Run time performance, for_alloc_assign_v2 and for_alloc_copy - Page 3

Simon_Richards1 · ‎12-01-2022

We have a production code which shows significantly worse performance with recent versions of ifort (including oneapi 2022.1 and ifort version 19.0) compared to ifort version 16.0.

I have used VTune to identify a single subroutine responsible for this performance slowdown in a particular test problem.

When the code is built with ifort version 16.0 this routine takes just under 4 seconds.

When the code is built with oneAPI 2022 (ifort) this routine takes more than 21 seconds. This additional CPU time is almost entirely spent in for_alloc_assign_v2 (9.7 sec) and for_alloc_copy (6.2 sec) . I don't see any time spent in these routines at all in the ifort 16.0 case.

The subroutine in question is a complicated piece of legacy code and I have not yet managed to reproduce the same behaviour in a minimum example.
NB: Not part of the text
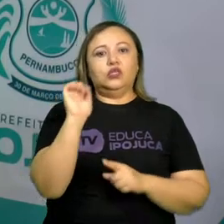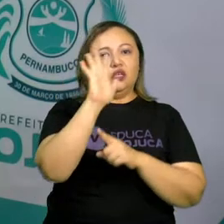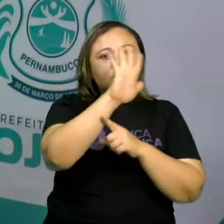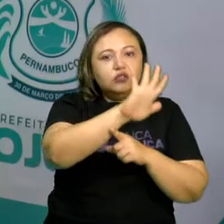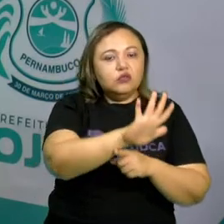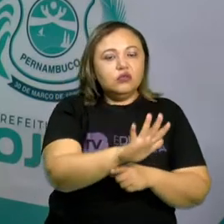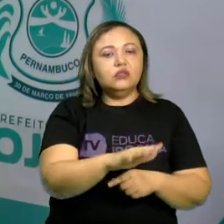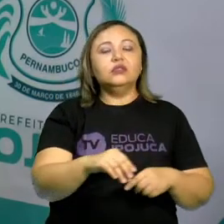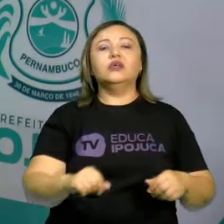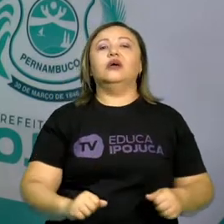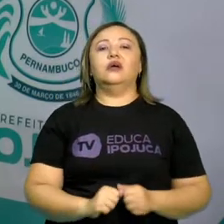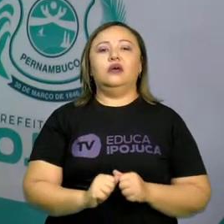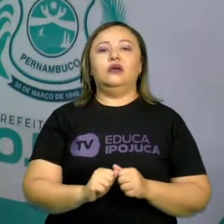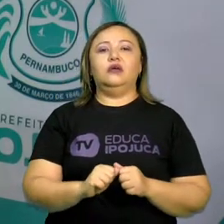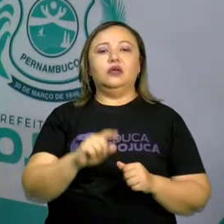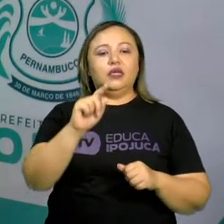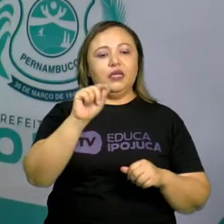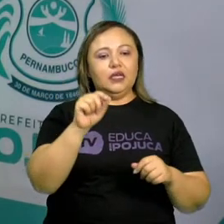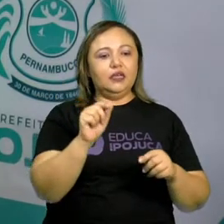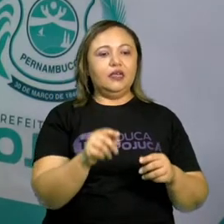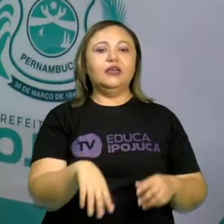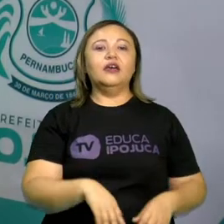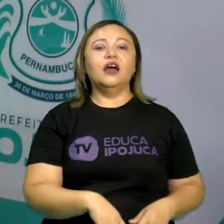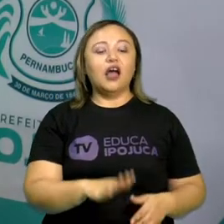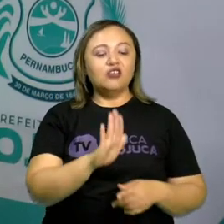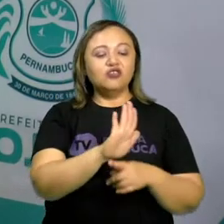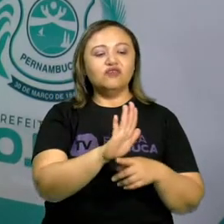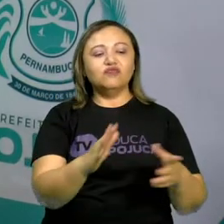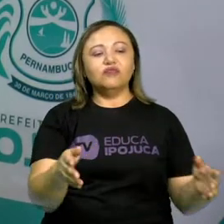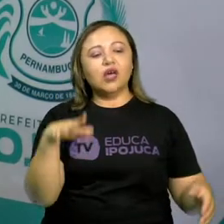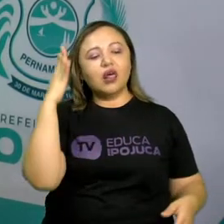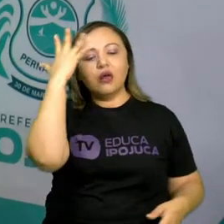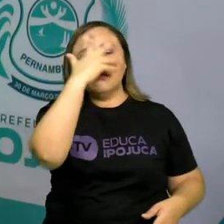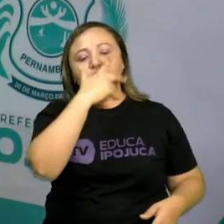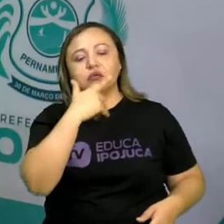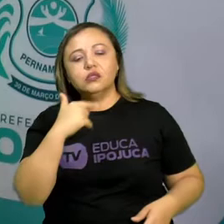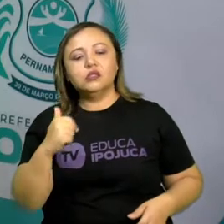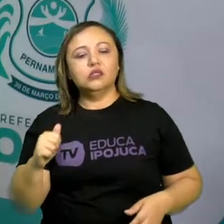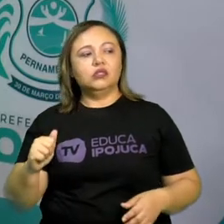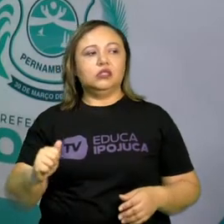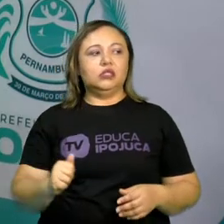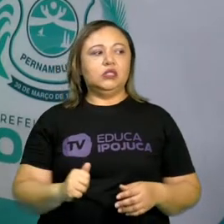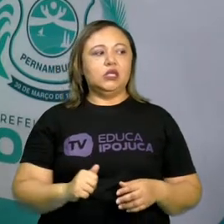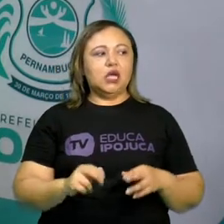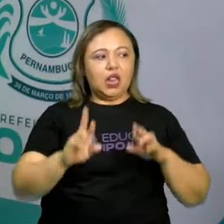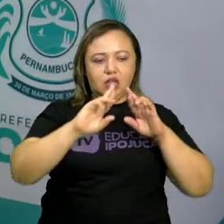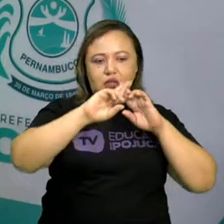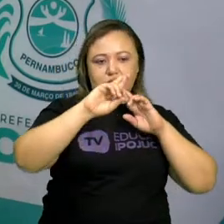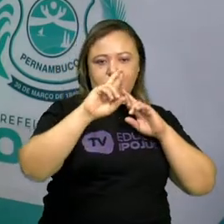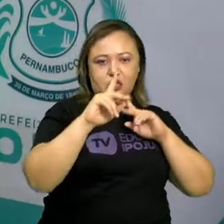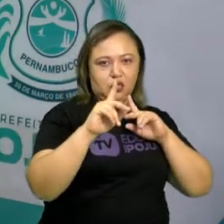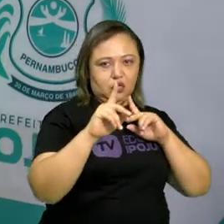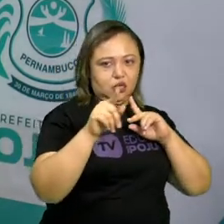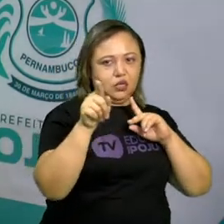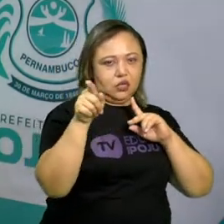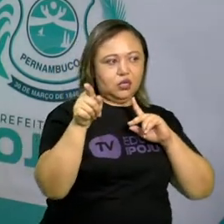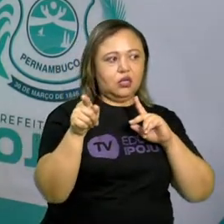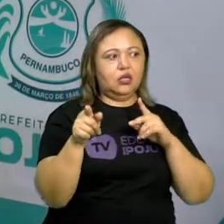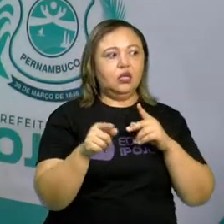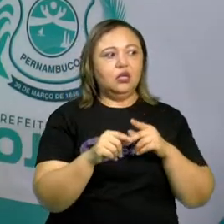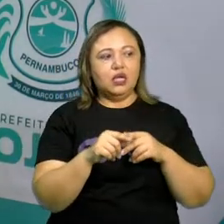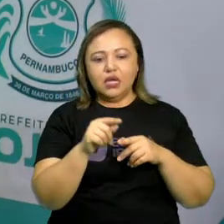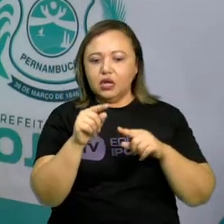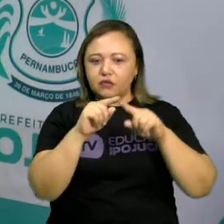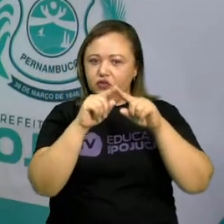terciárias. São as cores que dão vida à arte. Se você fizer um desenho. Veja a diferença aqui. É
It may be possible to refactor the code to avoid repeated allocation and deallocation but first I want to understand why the same code built with different ifort version shows such different behaviour and performance.

Thanks.

Simon_Richards1 · ‎12-08-2022

I just wanted to note here that I posted results from a modified case which hopefully removes the optimization from the equation, in case it is lost in the threading on the forum.

Ron_Green · ‎12-12-2022

it is curious. I'll have a look at this sometime this week.
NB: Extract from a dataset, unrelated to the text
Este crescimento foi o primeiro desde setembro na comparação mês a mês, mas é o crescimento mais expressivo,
jimdempseyatthecove · ‎12-12-2022

FWIW

  SUBROUTINE sub()  
    laws(1)%a(1) = laws(1)%a(1) + 1.0    
    jxrange(1) = nc_range      
  END SUBROUTINE sub

The token "laws(1)%a(1)" should use scalar instructions to generate a reference via the array descriptors. For the excessive time consumption should not require the generation of temporary objects.
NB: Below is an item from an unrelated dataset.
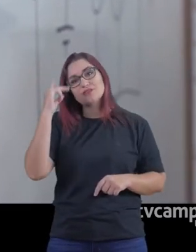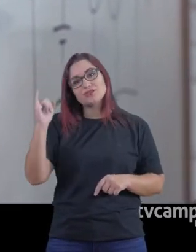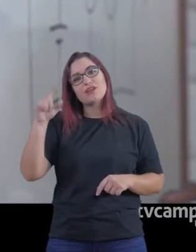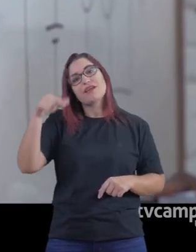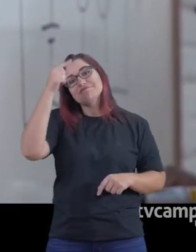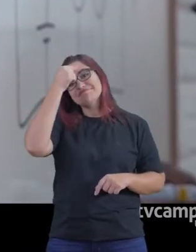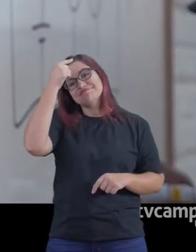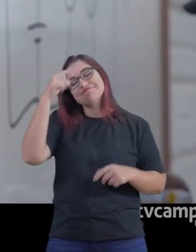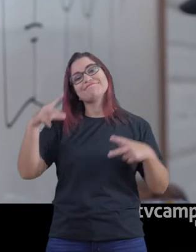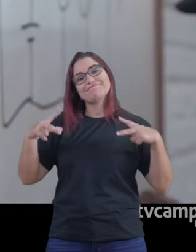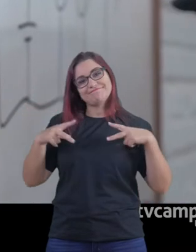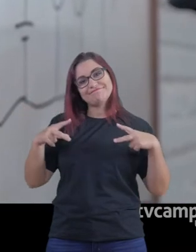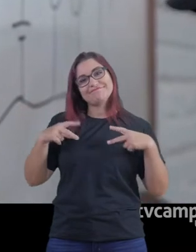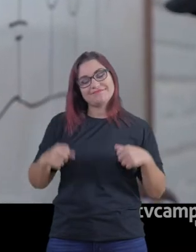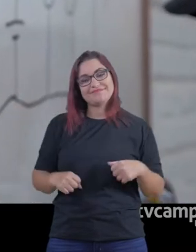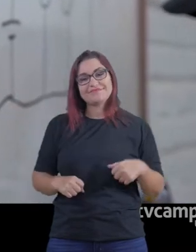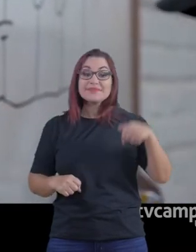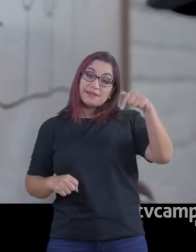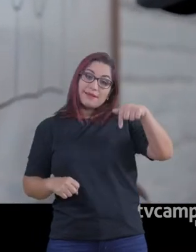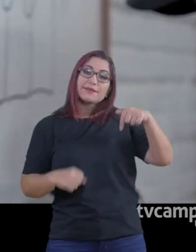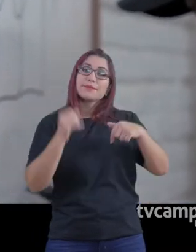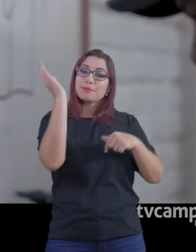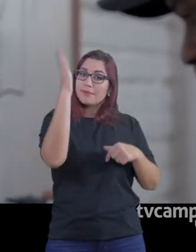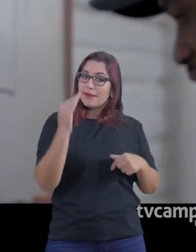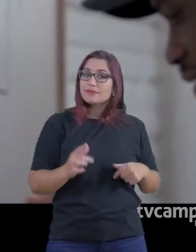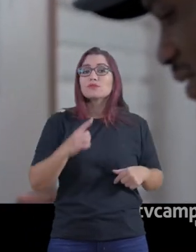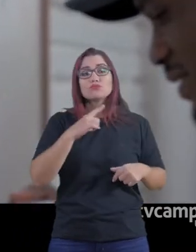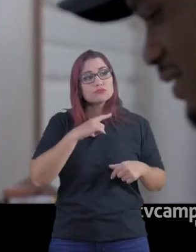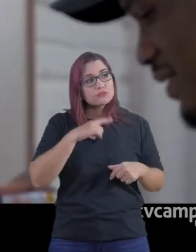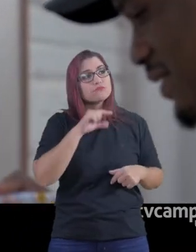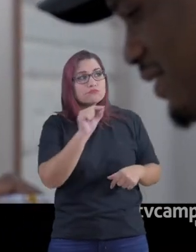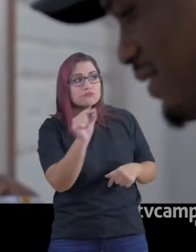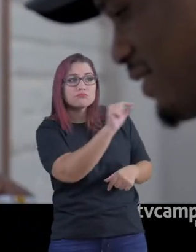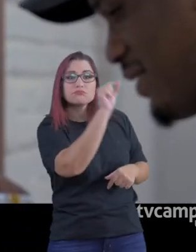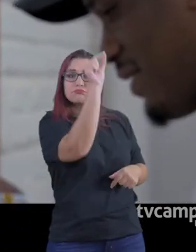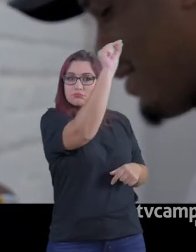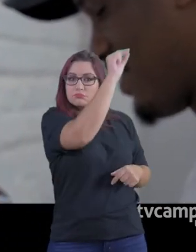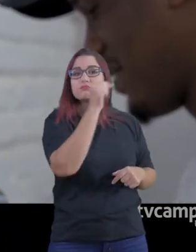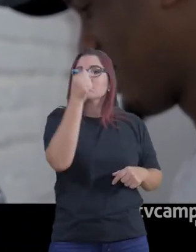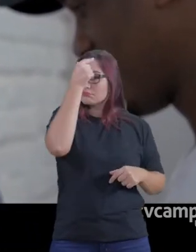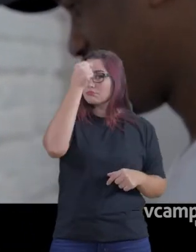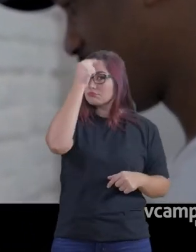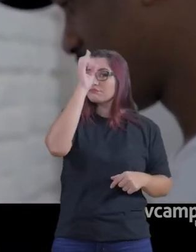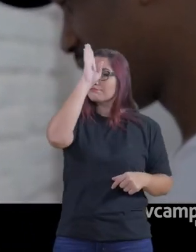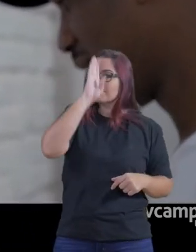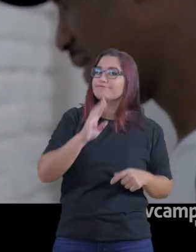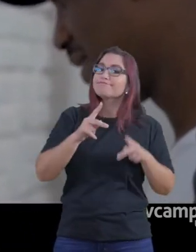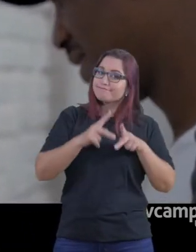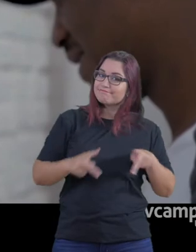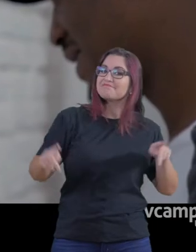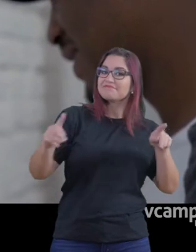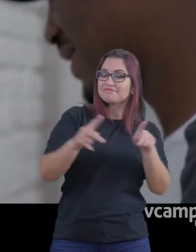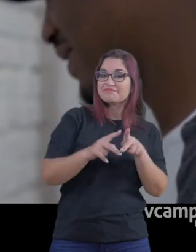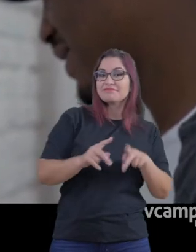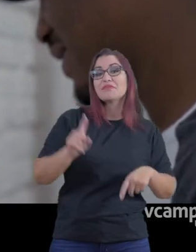a gente tem uma oferta de ensino público muito grande. Lá também eles têm uma única universidade pública, que é a Universidade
This said, it should be noted that in this example, sub is a contained procedure .and. laws, jxrange and nc_range are declared in the containing scope. If I were to guess, the code generator is generating a copy-in/copy-out method as opposed to reference-in.

Jim Dempsey

Simon_Richards1 · ‎12-13-2022

Good point about sub being a contained procedure in the example code. I only did that for convenience and in fact the affected subroutine in the production code is an external subroutine. I have modified my example to make sub an external subroutine. The results are the same: ifort 16.0 - 2.6 seconds; oneAPI 2022 (ifort) - 48 seconds.

Just for completeness I also tried making sub a contained procedure in the data_mod module. The results are the same again.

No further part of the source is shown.